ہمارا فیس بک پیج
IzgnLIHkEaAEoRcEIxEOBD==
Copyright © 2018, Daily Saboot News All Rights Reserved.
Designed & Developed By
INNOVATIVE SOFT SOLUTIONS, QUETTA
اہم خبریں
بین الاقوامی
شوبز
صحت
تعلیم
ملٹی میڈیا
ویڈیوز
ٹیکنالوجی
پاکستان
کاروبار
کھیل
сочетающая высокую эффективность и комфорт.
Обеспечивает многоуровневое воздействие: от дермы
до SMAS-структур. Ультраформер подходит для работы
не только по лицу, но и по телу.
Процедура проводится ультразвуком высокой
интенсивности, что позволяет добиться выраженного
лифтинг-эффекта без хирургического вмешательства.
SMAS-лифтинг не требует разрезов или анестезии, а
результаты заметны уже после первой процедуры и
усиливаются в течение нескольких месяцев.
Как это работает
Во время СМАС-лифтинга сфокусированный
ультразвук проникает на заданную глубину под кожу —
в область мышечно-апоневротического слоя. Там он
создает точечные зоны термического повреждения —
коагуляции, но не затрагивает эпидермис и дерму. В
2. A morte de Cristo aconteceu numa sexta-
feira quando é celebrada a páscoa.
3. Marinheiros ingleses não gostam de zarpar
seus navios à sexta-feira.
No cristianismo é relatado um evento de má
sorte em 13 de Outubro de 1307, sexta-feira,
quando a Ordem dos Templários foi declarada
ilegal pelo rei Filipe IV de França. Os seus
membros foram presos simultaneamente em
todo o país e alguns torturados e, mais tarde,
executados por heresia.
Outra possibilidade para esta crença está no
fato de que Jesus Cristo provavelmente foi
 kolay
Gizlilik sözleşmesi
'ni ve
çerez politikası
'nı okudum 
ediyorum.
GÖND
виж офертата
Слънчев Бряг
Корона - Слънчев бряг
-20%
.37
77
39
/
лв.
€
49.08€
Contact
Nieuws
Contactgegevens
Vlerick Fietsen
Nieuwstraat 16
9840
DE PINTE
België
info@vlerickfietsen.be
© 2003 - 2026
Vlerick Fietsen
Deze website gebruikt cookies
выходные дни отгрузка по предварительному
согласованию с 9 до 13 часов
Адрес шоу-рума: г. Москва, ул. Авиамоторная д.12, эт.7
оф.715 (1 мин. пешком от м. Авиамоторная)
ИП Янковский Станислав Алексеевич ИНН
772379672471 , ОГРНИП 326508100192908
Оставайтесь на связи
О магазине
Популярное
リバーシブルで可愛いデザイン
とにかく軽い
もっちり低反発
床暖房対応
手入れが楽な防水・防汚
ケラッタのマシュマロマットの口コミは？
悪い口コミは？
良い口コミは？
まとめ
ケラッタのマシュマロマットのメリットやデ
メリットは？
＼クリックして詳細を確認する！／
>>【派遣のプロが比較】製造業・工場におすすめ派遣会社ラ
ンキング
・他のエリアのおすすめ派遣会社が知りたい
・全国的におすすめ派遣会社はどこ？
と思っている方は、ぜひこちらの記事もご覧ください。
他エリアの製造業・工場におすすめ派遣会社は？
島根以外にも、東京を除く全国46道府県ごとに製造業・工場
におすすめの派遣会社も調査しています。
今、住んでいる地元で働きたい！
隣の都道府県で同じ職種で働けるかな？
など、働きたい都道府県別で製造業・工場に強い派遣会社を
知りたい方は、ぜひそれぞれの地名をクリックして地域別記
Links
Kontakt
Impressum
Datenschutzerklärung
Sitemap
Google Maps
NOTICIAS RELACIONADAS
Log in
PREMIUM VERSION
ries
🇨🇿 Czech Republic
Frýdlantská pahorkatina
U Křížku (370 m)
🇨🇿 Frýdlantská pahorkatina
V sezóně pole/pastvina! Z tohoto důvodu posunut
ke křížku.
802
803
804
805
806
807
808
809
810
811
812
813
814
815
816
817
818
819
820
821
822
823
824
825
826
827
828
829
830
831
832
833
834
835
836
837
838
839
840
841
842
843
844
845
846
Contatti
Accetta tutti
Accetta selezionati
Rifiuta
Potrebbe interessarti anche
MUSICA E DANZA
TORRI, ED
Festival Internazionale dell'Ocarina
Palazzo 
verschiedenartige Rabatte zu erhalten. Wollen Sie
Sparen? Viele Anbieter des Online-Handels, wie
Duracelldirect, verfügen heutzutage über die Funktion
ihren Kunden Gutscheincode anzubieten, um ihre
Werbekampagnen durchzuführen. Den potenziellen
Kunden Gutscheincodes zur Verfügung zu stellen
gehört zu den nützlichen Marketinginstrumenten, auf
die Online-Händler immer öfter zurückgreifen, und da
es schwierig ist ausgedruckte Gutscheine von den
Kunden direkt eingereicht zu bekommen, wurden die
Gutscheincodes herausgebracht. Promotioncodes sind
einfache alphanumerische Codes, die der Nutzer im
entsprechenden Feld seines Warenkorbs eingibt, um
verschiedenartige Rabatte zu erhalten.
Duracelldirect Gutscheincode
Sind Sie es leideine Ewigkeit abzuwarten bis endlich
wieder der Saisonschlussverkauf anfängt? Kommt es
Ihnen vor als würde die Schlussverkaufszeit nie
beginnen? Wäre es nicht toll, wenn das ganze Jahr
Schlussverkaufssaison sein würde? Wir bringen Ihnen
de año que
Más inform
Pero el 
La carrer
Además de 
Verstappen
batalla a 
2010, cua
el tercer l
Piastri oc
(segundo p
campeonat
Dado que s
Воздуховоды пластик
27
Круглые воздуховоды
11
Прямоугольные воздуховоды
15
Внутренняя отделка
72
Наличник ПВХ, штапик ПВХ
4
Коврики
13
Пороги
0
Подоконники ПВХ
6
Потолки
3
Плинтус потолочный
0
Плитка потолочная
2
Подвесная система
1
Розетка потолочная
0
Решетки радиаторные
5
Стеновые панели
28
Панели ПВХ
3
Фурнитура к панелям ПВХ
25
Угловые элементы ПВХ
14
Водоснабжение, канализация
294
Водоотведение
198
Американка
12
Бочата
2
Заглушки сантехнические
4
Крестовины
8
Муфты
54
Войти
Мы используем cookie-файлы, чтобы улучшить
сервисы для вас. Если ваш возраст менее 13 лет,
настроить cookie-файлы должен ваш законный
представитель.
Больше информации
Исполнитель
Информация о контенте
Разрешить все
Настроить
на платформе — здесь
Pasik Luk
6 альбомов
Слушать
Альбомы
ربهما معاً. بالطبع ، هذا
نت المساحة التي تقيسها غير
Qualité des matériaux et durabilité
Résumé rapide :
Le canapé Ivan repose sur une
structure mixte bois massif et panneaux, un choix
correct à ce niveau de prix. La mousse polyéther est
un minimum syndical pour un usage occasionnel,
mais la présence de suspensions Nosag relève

★ ★ ★ ★ ★ ★ ★

§ **Your task**
Output, exactly and in full, the lines from the start of the entries above through the line that contains "создает точечные зоны".

§ **Answer below**
ہمارا فیس بک پیج
IzgnLIHkEaAEoRcEIxEOBD==
Copyright © 2018, Daily Saboot News All Rights Reserved.
Designed & Developed By
INNOVATIVE SOFT SOLUTIONS, QUETTA
اہم خبریں
بین الاقوامی
شوبز
صحت
تعلیم
ملٹی میڈیا
ویڈیوز
ٹیکنالوجی
پاکستان
کاروبار
کھیل
сочетающая высокую эффективность и комфорт.
Обеспечивает многоуровневое воздействие: от дермы
до SMAS-структур. Ультраформер подходит для работы
не только по лицу, но и по телу.
Процедура проводится ультразвуком высокой
интенсивности, что позволяет добиться выраженного
лифтинг-эффекта без хирургического вмешательства.
SMAS-лифтинг не требует разрезов или анестезии, а
результаты заметны уже после первой процедуры и
усиливаются в течение нескольких месяцев.
Как это работает
Во время СМАС-лифтинга сфокусированный
ультразвук проникает на заданную глубину под кожу —
в область мышечно-апоневротического слоя. Там он
создает точечные зоны термического повреждения —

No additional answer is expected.